Top of DOCUMENT EXTRACT

Syrian regime accused of massacre of 200 civilians in Daraya

Syrian regime accused of massacre of 200 civilians in Daraya:
Opposition claims government forces killed many by close-range execution after storming town south-west of Damascus
Syrian government troops have been accused of a massacre of civilians in Daraya, a town on the outskirts of Damascus which the regime retook from rebels on Saturday.
The Local Co-ordination Committees (LCC), an opposition network, claimed more than 200 bodies had been found in the working-class Sunni community south-west of the capital, and activists circulated a video appearing to show dozens of bodies, mostly of young men, lined up in dimly lit rooms, described in the commentary as being in the town's Abu Suleiman al-Durani mosque.
The government portrayed the attack as a counter-terrorism operation. "Our heroic armed forces cleansed Daraya from remnants of armed terrorist groups," the state news agency said.
Britain's foreign office minister for the Middle East, Alistair Burt, said that if the reports were verified, "it would be an atrocity on a new scale, requiring unequivocal condemnation from the entire international community".
The storming of Daraya on Saturday followed three days of heavy bombardment by government tanks and artillery, which the opposition said killed a further 70 people. The offensive appeared to be part of a larger struggle for control of the southern fringe of the capital. Local residents said that government tanks on the Damascus ring road shelled the neighbourhoods of al-Lawwan and Nahr Aisheh late into Saturday night and that there was also heavy fighting in the Ghouta suburbs to the east of the city.
The LCC said forces loyal to President Bashar al-Assad had killed a total of 440 people across Syria on Saturday alone. The Syrian Observatory for Human Rights, a British-based activist group drawing information from a network of monitors across Syria, put the nationwide death toll for the day at 370 including 174 civilians. If confirmed, it is one of the bloodiest days the country has suffered since the anti-Assad revolt broke out in March 2011.

Bottom of DOCUMENT EXTRACT

(BRIEF 1):
In the news article about Daraya, which towns, neighborhoods, or suburbs in the Damascus area are named? List every one.
(BRIEF 2):
Copy the news article about Daraya word for word, from "The Local Co-ordination" to "news agency said.".

Top of PROVIDED MATERIAL

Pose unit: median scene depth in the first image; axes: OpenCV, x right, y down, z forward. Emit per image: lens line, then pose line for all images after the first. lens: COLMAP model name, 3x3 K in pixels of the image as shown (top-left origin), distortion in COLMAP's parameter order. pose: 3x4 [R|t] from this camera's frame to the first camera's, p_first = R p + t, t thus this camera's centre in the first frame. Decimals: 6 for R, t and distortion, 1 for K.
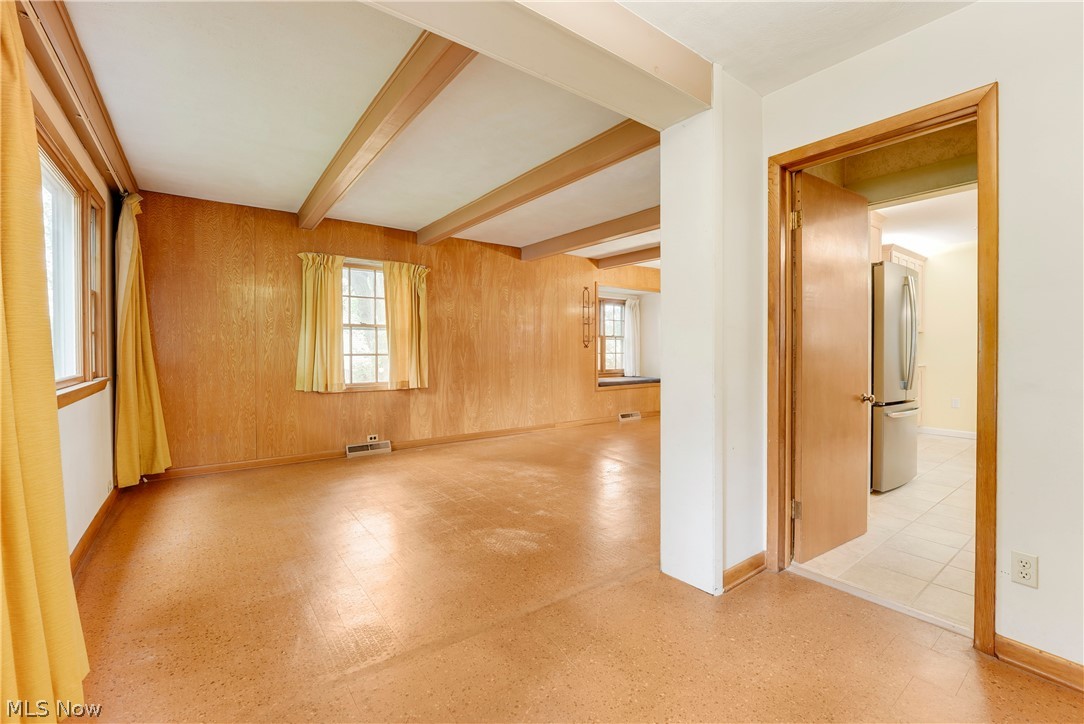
lens RADIAL K [[460.9, 0, 534.3], [0, 460.9, 359.0], [0, 0, 1]] dist [-0.021673, 0.000240]
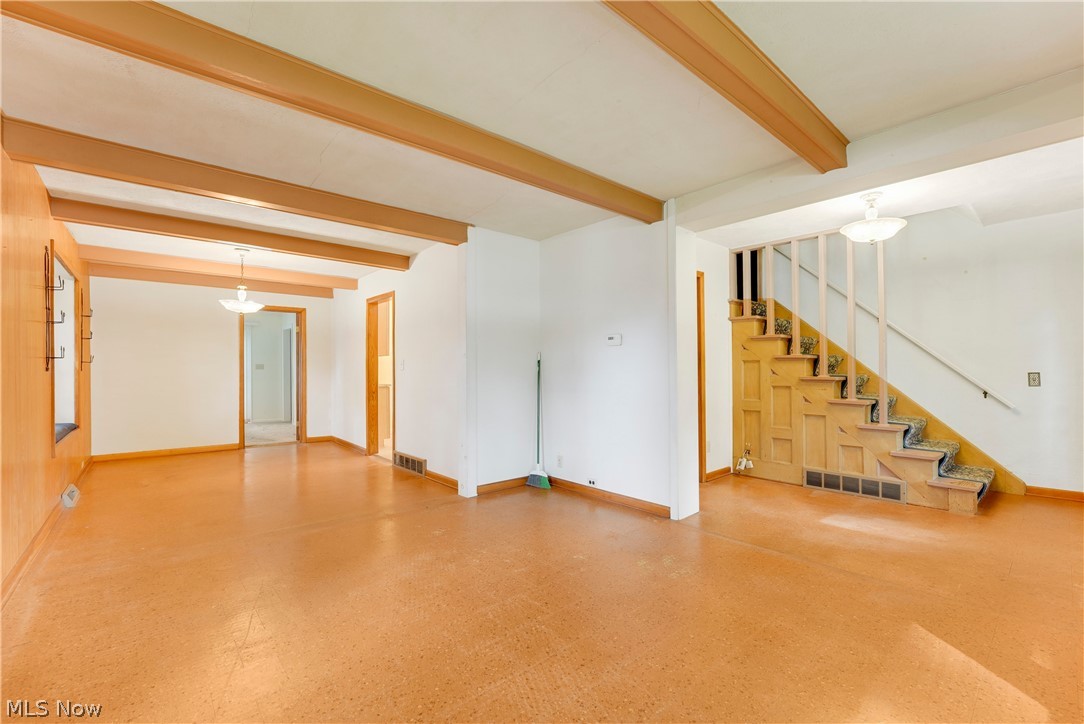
lens RADIAL K [[460.9, 0, 534.3], [0, 460.9, 359.0], [0, 0, 1]] dist [-0.021673, 0.000240]
pose [[-0.072250, 0.035243, 0.996764, -0.784061], [0.028381, 0.999043, -0.033267, -0.012791], [-0.996983, 0.025886, -0.073181, 1.041138]]
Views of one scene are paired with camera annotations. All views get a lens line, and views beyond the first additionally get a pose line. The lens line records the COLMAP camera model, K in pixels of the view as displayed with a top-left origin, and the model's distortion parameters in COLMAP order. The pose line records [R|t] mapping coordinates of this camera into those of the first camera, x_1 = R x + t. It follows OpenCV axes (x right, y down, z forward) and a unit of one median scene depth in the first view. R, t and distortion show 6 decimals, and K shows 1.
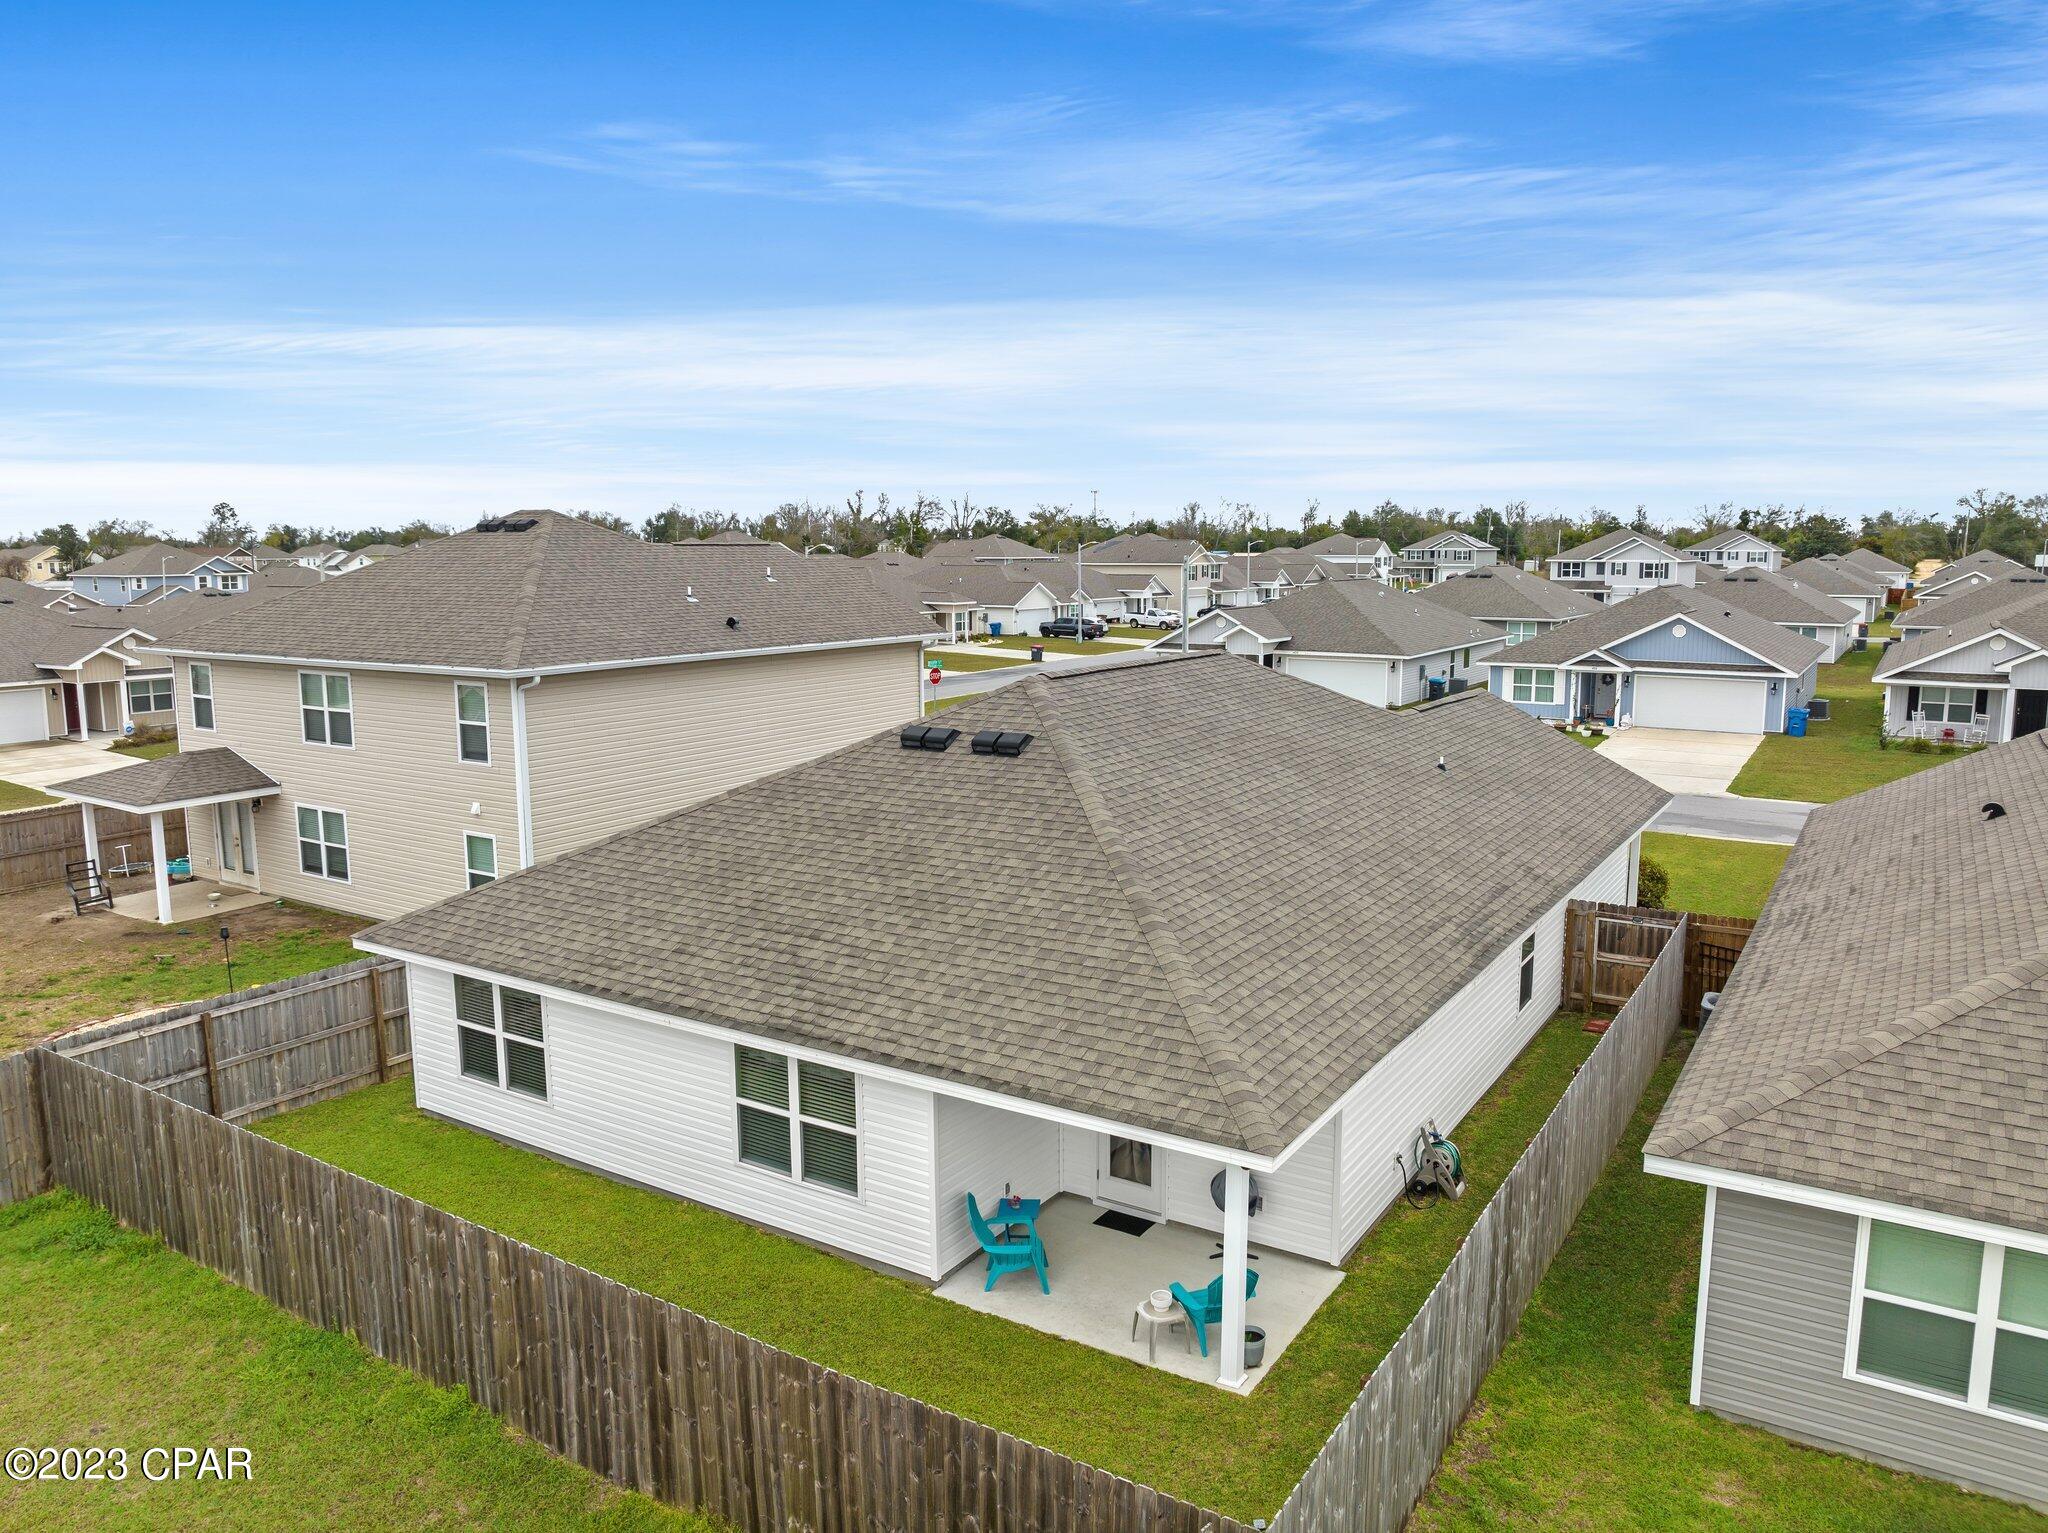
lens RADIAL K [[1437.9, 0, 1024.0], [0, 1437.9, 766.5], [0, 0, 1]] dist [-0.035721, -0.006477]
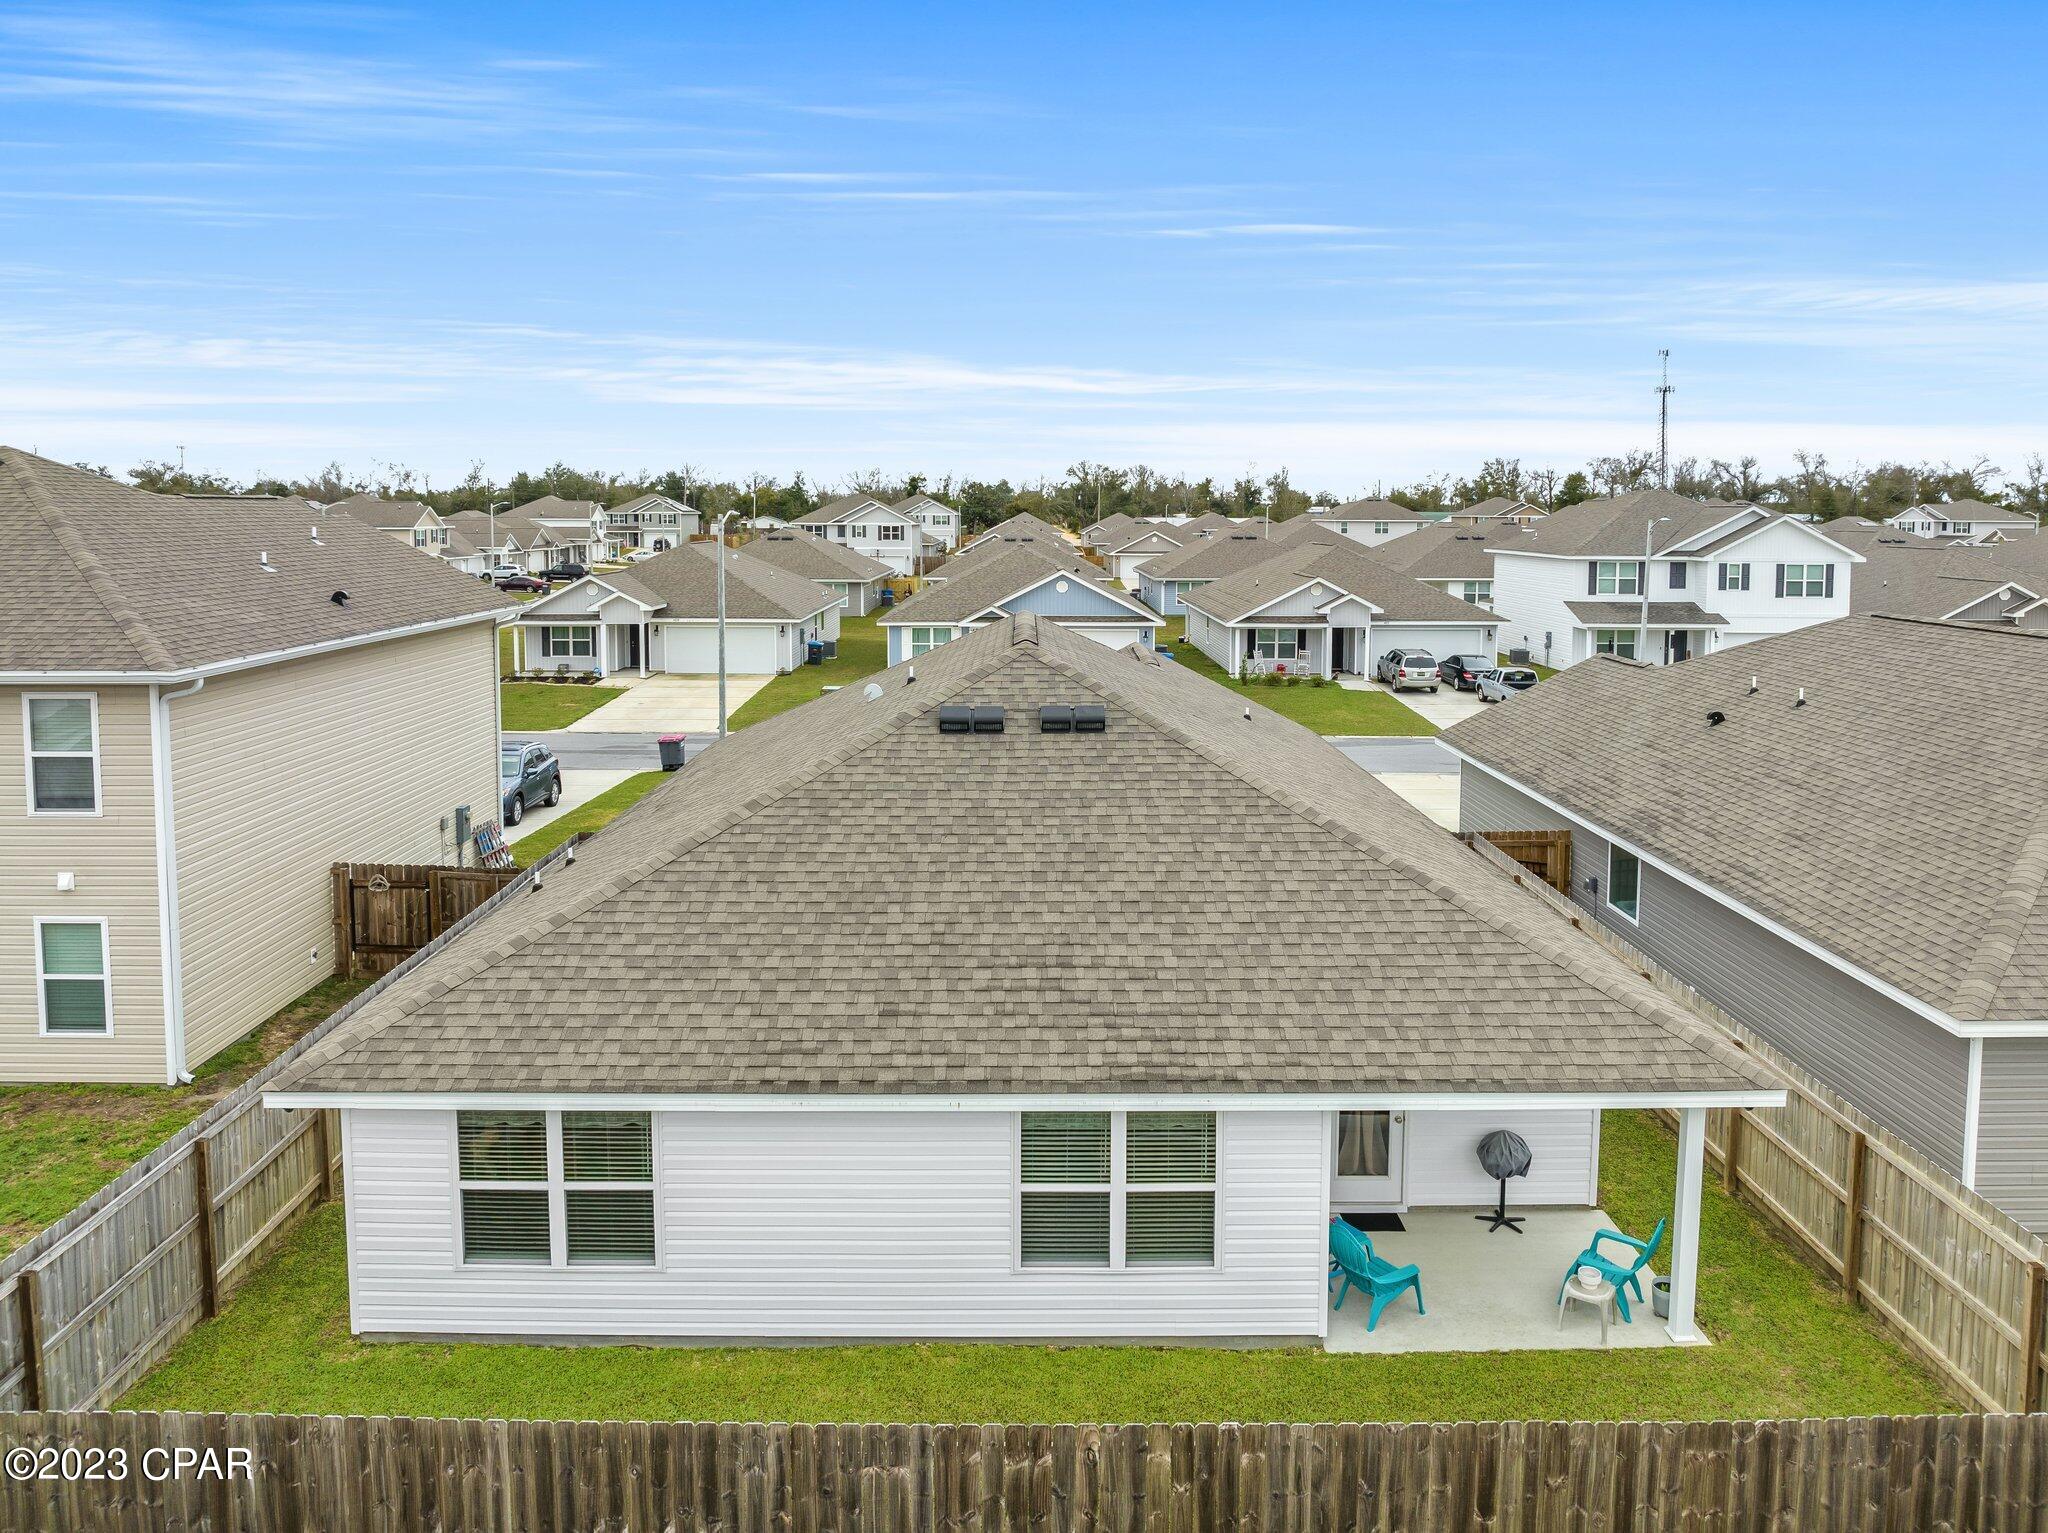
lens RADIAL K [[1490.4, 0, 1022.9], [0, 1490.4, 617.3], [0, 0, 1]] dist [-0.030451, 0.005420]
pose [[0.839177, -0.032279, 0.542900, -0.571957], [0.076046, 0.995395, -0.058364, -0.029407], [-0.538516, 0.090263, 0.837767, 0.257253]]
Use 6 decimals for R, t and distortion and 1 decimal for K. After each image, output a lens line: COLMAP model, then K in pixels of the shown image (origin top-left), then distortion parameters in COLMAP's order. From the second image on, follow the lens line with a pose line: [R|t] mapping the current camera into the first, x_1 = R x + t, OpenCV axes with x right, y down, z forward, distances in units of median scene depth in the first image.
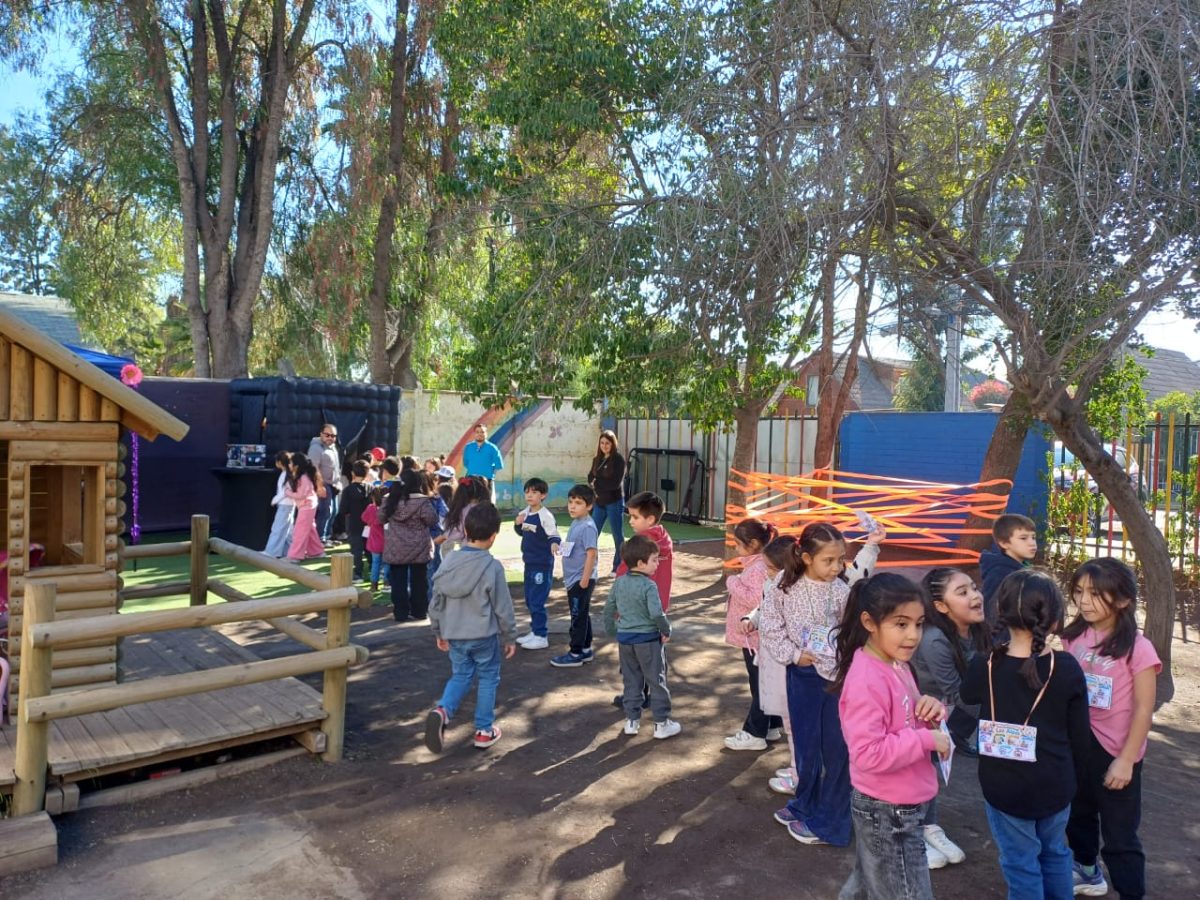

Bottom of PROVIDED MATERIAL

(WORKED SOLUTION 1):
- Daraya
- al-Lawwan
- Nahr Aisheh
- the Ghouta suburbs

(WORKED SOLUTION 2):
The Local Co-ordination Committees (LCC), an opposition network, claimed more than 200 bodies had been found in the working-class Sunni community south-west of the capital, and activists circulated a video appearing to show dozens of bodies, mostly of young men, lined up in dimly lit rooms, described in the commentary as being in the town's Abu Suleiman al-Durani mosque.
The government portrayed the attack as a counter-terrorism operation. "Our heroic armed forces cleansed Daraya from remnants of armed terrorist groups," the state news agency said.